▼

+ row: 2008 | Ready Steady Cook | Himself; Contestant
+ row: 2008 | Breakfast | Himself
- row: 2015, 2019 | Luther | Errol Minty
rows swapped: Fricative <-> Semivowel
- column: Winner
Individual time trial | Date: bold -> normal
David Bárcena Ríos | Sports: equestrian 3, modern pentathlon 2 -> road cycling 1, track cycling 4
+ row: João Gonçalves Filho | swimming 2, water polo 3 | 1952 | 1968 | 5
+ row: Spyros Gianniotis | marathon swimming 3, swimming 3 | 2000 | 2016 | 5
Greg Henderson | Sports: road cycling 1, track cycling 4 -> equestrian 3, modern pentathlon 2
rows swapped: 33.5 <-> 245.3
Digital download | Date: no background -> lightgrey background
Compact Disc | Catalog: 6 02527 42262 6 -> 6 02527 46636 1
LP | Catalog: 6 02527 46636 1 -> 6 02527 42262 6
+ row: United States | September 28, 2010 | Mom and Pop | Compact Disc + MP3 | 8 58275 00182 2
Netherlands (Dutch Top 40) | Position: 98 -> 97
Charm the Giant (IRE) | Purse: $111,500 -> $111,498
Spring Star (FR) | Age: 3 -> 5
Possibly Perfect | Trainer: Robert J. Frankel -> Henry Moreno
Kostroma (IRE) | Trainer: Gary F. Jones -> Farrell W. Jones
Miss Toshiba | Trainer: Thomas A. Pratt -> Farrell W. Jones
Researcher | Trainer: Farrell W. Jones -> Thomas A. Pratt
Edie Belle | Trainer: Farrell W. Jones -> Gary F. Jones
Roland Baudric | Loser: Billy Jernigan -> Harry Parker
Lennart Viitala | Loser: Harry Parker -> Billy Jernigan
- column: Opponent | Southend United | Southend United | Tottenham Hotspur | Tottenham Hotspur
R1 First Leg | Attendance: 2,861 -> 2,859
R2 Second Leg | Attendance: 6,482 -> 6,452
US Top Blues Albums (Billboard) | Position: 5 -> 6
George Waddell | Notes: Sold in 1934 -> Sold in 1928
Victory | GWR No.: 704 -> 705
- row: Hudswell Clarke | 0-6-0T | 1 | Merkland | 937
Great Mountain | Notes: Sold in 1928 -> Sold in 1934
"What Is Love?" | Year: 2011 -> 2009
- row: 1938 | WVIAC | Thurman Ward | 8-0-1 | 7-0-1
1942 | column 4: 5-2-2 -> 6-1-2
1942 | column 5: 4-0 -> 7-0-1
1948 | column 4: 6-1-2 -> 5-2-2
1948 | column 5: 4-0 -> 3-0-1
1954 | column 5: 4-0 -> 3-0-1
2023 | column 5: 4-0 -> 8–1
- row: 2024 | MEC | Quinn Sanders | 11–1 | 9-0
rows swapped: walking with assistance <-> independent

▲

» EXERCISE BRIEF: Copy the records word for word, from the first line down to and including the line that contains "1952 | 1968 | 5".

» OUTPUT OF THE TASK:
+ row: 2008 | Ready Steady Cook | Himself; Contestant
+ row: 2008 | Breakfast | Himself
- row: 2015, 2019 | Luther | Errol Minty
rows swapped: Fricative <-> Semivowel
- column: Winner
Individual time trial | Date: bold -> normal
David Bárcena Ríos | Sports: equestrian 3, modern pentathlon 2 -> road cycling 1, track cycling 4
+ row: João Gonçalves Filho | swimming 2, water polo 3 | 1952 | 1968 | 5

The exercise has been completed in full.